Midwinter

Here’s a thing I bought recently. I’ve never been a collector, but recently felt a strange urge to acquire something for myself (and shelf) that had plenty of influence and meaning for me from my childhood, as well as having an influence on my career.

Mike Singleton’s Midwinter feels like the culmination of the innovative wild imagination of the bedroom coding era. But for a game released in 1989 it sits – snugly nestled – between the two worlds of that and accessible, standardised, RPG design.

My copy of Midwinter is notable for a few things, not least its classic big box design, but also its 5.25″ floppy disk format, the ones that were actually ‘floppy’ in addition to its more modern 3.5″ cousin. And while big manuals were commonplace for the era, this one is special. It includes information on the nature and creation of ice ages, a prominent theme within its world.

In the 1980s, environmental issues were starting to make headlines, with new terms entering the public consciousness, such as global warming, and the hole in the ozone layer. Midwinter takes note, and frames the warnings of climate change around a meteor disaster that causes massive global cooling and the onset of a second ice age. Its world is a snow-covered island, one of the few habitable places left on Earth, where its citizens, survivors of the disaster, have managed to cling on to life and lead a peaceful existence in harmony, for now.

Midwinter is vast, 160,000 square miles of snow covered terrain and all generated in 3D. For 1989 it was quite a feat. Braben and Bell’s Elite in 1984 had popularised the open world and Midwinter had taken it even further, into the realm of fully realised 3D terrain, painstakingly created over (according to the manual) ‘six man years’.

This towering achievement has the player skiing, sniping, driving, and hang gliding in order to take back control of your island, all to bring back peace from the machinations of maniacal despot General Masters, a man hell-bent on bringing the population under his control.

Ultimately your goal is to destroy the headquarters of Masters himself, but if the enemy army can capture all the heat mines (the only source of power for its citizens) on the island before you get there, it’s game over. To slow their advance you can sabotage warehouses, supplies, and fuel dumps in their path. You can destroy their vehicles, and if you’re lucky enough to kill an officer’s vehicle, all the men under them will desert, making their advance considerably slower. Strategically planning your next move can be done through careful observation of the in-game map, and through the help of the island’s citizens.

Initially you are restricted to playing as the protagonist, Captain Stark. But as you travel the land you meet with new characters who may, or may not, agree to help you. Each character is unique, with strengths in some skills and weaknesses in others. Each character also has relationships with others on the island and their relationships will determine how likely they are to join your cause. Using Captain Stark it is usually easy to convince fellow police officers to join with you, but try getting the master sniper Rudel on your side and he’ll probably snub you. But talk to him while playing as Davy Hart, Rudel’s young apprentice, and he’ll be more than willing to join.

It’s reminiscent of the systems in games like Jagged Alliance, where certain mercenaries are unwilling to work with others given their relationships.

Time

Perhaps Midwinter’s most interesting feature though is that allows the player to control multiple characters within the same time frame. Within a two hour period the player can choose any character that has joined your cause, and have them perform actions in the world that will help thwart General Masters’ advance. These will usually be the kind of things that play to that character’s strengths. Every character has their own watch to keep track of the two hours of in-game time they have to do whatever they want before they must check in for a situation report. When they have used up those two hours they can’t do anything more. Switch to a different character then, if you have one, and use the same two hour timeframe. Once each character has used their time they all check in for a situation report, and only then are the next two hours freed up. In this way each character gets to perform actions within the same chunk of time, without the player having to try and juggle all their movements and actions at once, as if they were playing an RTS on a huge scale.

What you are asked to do: Write out the Midwinter article word for word, from "My copy of Midwinter" to "within its world.".

Data for review:
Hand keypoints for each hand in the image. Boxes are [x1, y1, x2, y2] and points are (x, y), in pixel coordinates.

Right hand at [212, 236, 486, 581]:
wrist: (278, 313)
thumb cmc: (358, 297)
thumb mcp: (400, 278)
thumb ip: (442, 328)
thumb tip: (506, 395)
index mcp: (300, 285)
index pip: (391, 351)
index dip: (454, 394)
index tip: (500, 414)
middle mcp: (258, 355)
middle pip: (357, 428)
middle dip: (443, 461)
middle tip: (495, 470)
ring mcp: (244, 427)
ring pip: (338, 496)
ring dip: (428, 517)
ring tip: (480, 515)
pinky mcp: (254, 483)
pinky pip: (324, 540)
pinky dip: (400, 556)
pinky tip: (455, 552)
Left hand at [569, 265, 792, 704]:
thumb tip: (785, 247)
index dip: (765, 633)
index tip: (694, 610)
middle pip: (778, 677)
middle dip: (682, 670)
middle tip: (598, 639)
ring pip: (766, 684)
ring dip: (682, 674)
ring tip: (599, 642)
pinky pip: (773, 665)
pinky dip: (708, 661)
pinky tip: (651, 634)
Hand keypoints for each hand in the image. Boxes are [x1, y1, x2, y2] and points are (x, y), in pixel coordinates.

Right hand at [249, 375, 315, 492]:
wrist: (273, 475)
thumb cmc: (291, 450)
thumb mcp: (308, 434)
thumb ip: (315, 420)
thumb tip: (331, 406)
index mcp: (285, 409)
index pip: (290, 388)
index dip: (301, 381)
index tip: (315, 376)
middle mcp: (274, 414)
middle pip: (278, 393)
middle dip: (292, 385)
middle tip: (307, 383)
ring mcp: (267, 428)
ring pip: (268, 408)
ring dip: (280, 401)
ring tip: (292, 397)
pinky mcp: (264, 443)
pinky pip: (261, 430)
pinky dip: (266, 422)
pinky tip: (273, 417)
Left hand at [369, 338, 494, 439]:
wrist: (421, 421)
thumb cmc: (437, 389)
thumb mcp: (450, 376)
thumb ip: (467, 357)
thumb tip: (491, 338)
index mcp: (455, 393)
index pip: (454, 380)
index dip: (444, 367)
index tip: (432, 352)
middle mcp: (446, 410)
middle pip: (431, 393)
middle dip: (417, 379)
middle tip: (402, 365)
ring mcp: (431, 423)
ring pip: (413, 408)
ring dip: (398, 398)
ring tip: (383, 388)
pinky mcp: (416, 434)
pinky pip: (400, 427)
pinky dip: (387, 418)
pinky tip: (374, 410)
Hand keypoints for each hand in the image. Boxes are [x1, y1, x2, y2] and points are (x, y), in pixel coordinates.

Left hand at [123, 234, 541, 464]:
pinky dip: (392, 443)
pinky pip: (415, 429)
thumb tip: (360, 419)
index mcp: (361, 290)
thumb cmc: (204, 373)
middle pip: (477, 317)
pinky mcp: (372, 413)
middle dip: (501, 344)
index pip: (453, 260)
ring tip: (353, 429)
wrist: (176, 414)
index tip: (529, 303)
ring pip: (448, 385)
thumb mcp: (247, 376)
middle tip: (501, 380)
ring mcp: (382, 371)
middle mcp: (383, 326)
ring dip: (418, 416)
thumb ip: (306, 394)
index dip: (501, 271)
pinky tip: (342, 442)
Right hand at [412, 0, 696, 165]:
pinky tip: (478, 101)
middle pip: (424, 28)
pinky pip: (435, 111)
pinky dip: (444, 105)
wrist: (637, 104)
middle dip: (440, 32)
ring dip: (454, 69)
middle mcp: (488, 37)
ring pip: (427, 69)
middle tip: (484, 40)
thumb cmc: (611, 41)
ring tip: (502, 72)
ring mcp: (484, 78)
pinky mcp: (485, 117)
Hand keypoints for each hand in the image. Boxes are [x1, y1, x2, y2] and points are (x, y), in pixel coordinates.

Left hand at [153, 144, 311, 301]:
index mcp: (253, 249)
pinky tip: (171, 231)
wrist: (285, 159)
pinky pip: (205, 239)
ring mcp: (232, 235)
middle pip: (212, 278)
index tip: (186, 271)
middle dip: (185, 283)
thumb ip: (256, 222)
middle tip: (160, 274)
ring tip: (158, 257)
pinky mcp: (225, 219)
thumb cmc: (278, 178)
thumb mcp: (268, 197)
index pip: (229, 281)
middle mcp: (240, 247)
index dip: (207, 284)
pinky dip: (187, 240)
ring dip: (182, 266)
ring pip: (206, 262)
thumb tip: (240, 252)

Written response:
My copy of Midwinter is notable for a few things, not least its classic big box design, but also its 5.25″ floppy disk format, the ones that were actually ‘floppy’ in addition to its more modern 3.5″ cousin. And while big manuals were commonplace for the era, this one is special. It includes information on the nature and creation of ice ages, a prominent theme within its world.